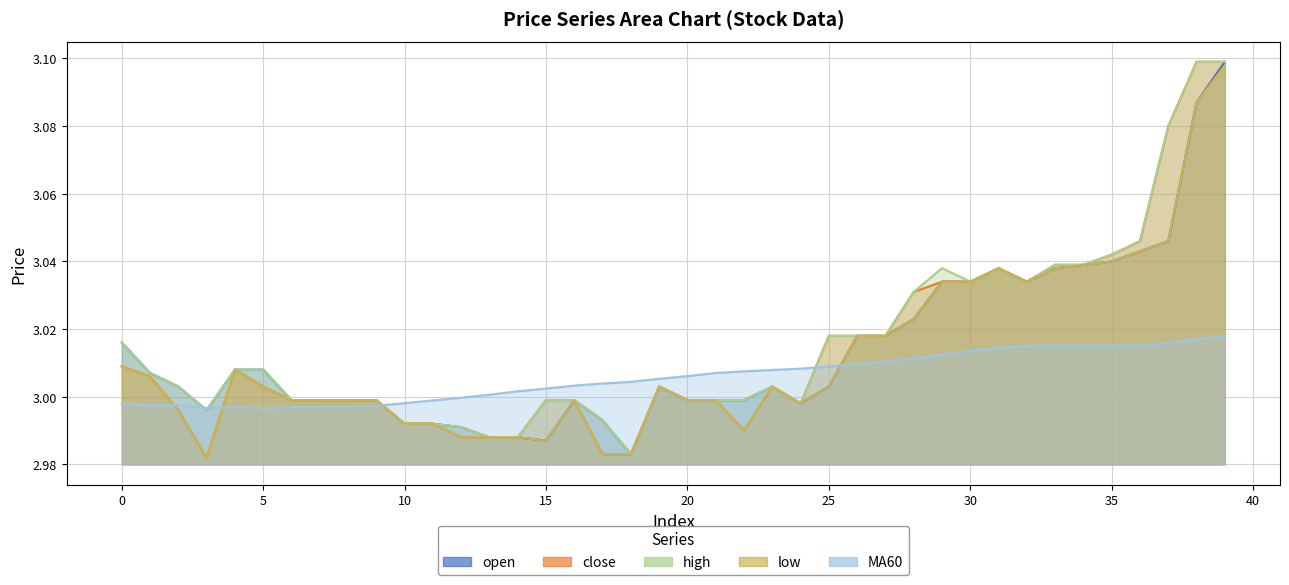

How many data points in low are less than 3?

19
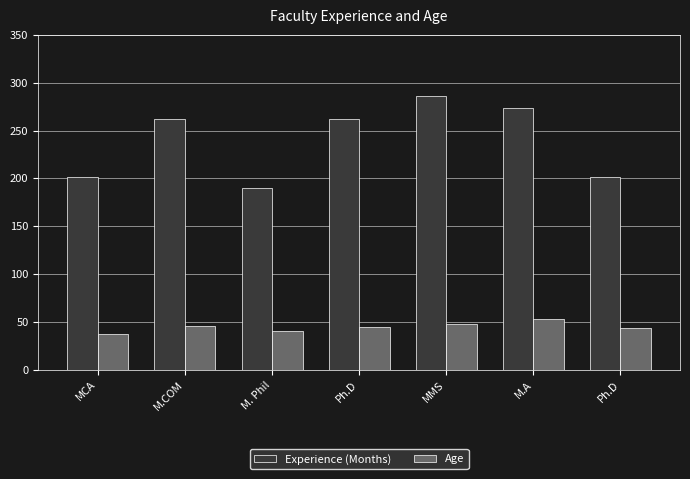

Reading left to right, list all the values displayed in this chart.

Experience (Months): MCA=202	M.COM=262	M. Phil=190	Ph.D=262	MMS=286	M.A=274	Ph.D=202
Age: MCA=38	M.COM=46	M. Phil=41	Ph.D=45	MMS=48	M.A=53	Ph.D=44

|---|

Rewrite the lines starting at the one containing "Reading left to" and ending at the last of the records, replacing "values" with "numbers" and leaving everything else the same.

# Finished task
Reading left to right, list all the numbers displayed in this chart.

Experience (Months): MCA=202	M.COM=262	M. Phil=190	Ph.D=262	MMS=286	M.A=274	Ph.D=202
Age: MCA=38	M.COM=46	M. Phil=41	Ph.D=45	MMS=48	M.A=53	Ph.D=44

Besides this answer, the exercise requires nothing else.